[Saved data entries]
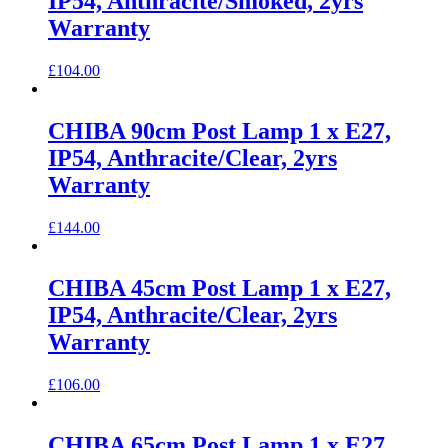
IP54, Anthracite/Smoked, 2yrs
Warranty
£
104.00
CHIBA 90cm Post Lamp 1 x E27,
IP54, Anthracite/Clear, 2yrs
Warranty
£
144.00
CHIBA 45cm Post Lamp 1 x E27,
IP54, Anthracite/Clear, 2yrs
Warranty
£
106.00
CHIBA 65cm Post Lamp 1 x E27,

* **TASK DETAILS**:
Write down exactly the line with "CHIBA 90cm Post", then each line after it through the end of the data.

* **SOLUTION TO THIS EXERCISE**:
CHIBA 90cm Post Lamp 1 x E27,
IP54, Anthracite/Clear, 2yrs
Warranty
£
144.00
CHIBA 45cm Post Lamp 1 x E27,
IP54, Anthracite/Clear, 2yrs
Warranty
£
106.00
CHIBA 65cm Post Lamp 1 x E27,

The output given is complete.